The recent global pandemic has brought about many changes in our lives, and that includes our households too. The necessary housework has increased, and child care has grown with it. It falls on both sides in a relationship to navigate through these testing times, and as a guy, that means figuring out how to split up your chores fairly. How to go about this? We have the answers.
Sit Down and Talk
That’s ground zero. It’s a universally proven fact that among heterosexual couples, it is women who do more housework than men, and that fact is not necessarily your fault. We’re all socialized among certain societal norms, and these are often slow to adapt to modern times and change in general. With the rise of dual-income households, it’s no longer expected that a woman’s role is to be a housewife only, and it is the husband who has to provide for the family. So, sit down with your partner and discuss how you can split your housework in a way that’s fair for both sides.

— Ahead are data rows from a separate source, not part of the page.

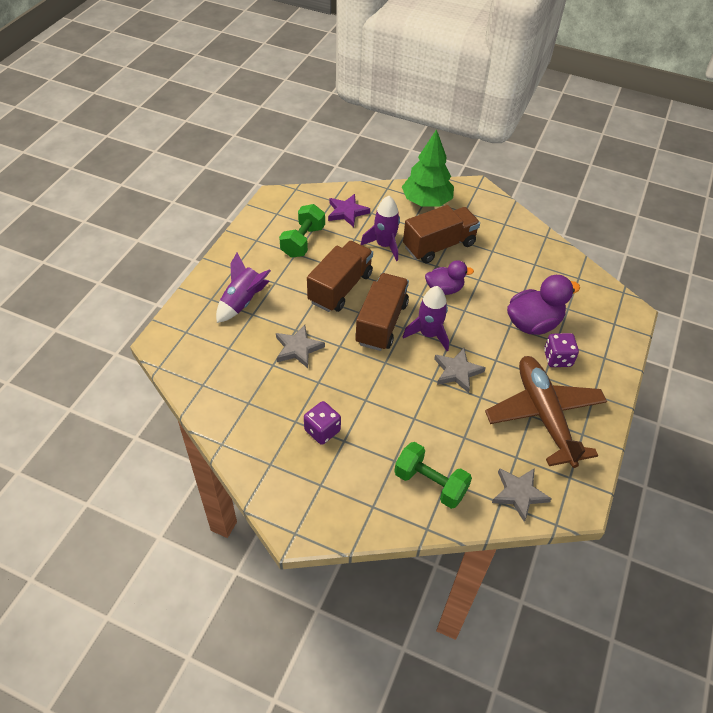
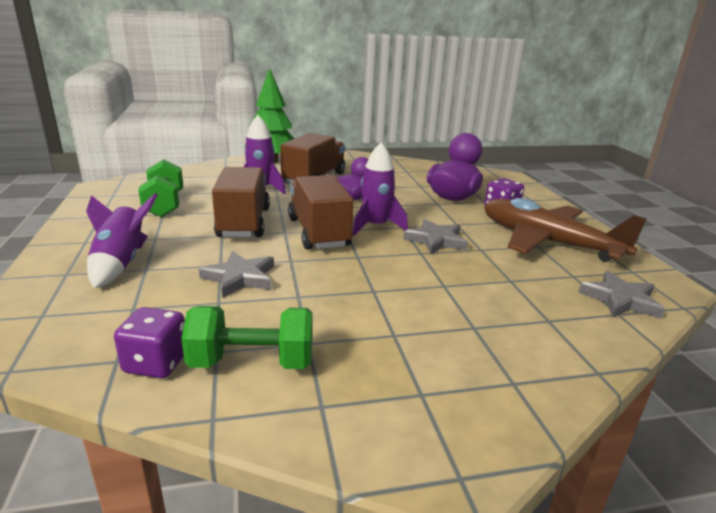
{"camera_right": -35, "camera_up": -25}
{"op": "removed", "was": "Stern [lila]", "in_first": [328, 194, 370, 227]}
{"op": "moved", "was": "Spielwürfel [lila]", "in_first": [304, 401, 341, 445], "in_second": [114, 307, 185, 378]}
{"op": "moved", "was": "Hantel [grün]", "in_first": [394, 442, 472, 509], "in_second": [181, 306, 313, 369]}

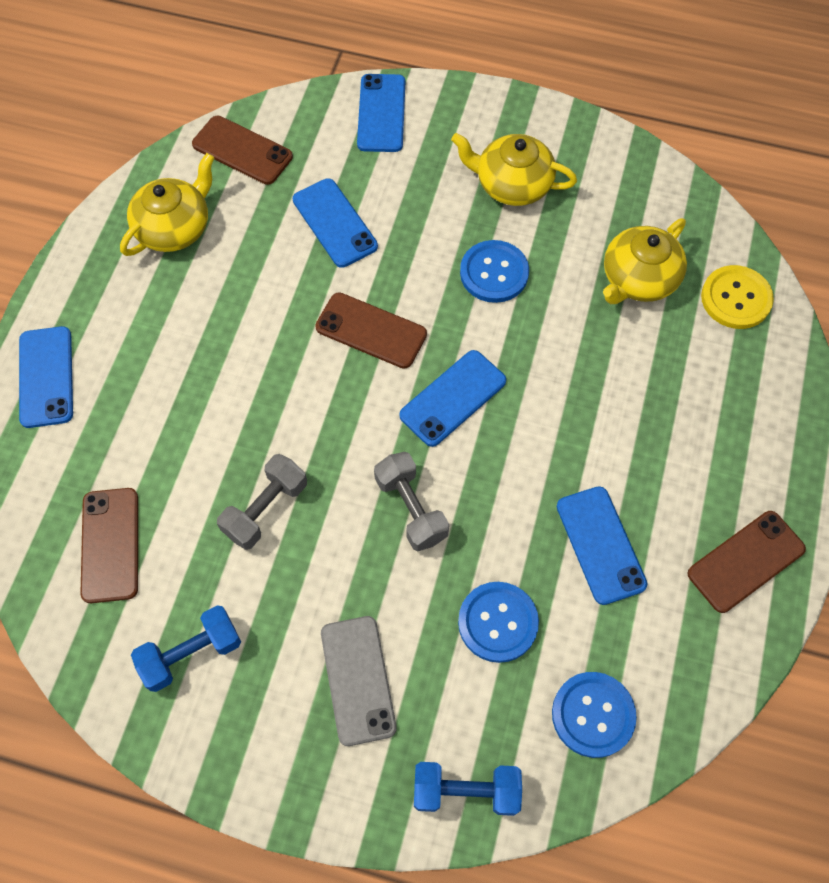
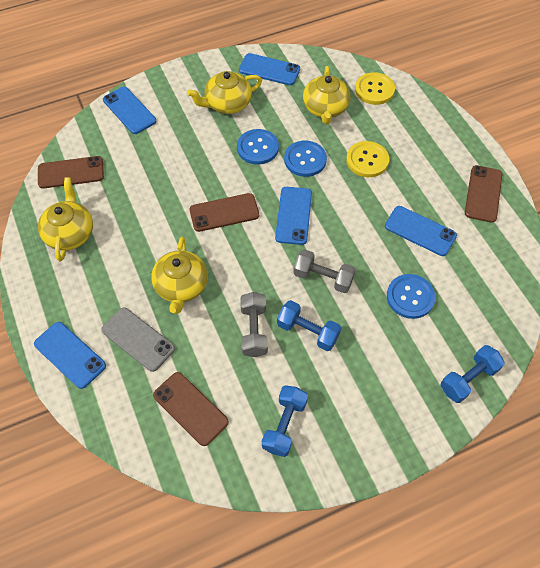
{"camera_right": -40, "camera_up": -5}
{"op": "moved", "was": "Handy [blau]", "in_first": [293, 178, 378, 268], "in_second": [239, 53, 300, 85]}
{"op": "moved", "was": "Handy [grau]", "in_first": [321, 616, 397, 746], "in_second": [101, 307, 175, 372]}
{"op": "moved", "was": "Knopf [blau]", "in_first": [552, 672, 637, 758], "in_second": [284, 140, 327, 177]}
{"op": "added", "now": "Knopf [gelb]", "in_second": [346, 141, 389, 177]}
{"op": "added", "now": "Teekanne [gelb]", "in_second": [151, 237, 208, 314]}
{"op": "added", "now": "Hantel [blau]", "in_second": [277, 300, 341, 351]}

Set Minimum Housework Standards
After you’ve done a chore audit, it’s time to set agreed-upon standards. This means, “we take the trash out on Tuesdays and Sundays unless the trash can gets too full by that time.” We have different perceptions of what is clean, what is dirty, and what is the right time to empty the bin, so make it like a schedule. That way, you don’t actively have to contemplate if you need to mop the kitchen floors or take the trash out.
Spend Alone Time with Your Kids
Psychologist Darcy Lockman says that neither parent should feel more responsible or competent than the other. So, to boost your self-esteem about being a good dad, try and spend time alone with your kids. It will give you an awesome opportunity to bond further, with the added bonus of letting mom have some time for herself. Everybody wins.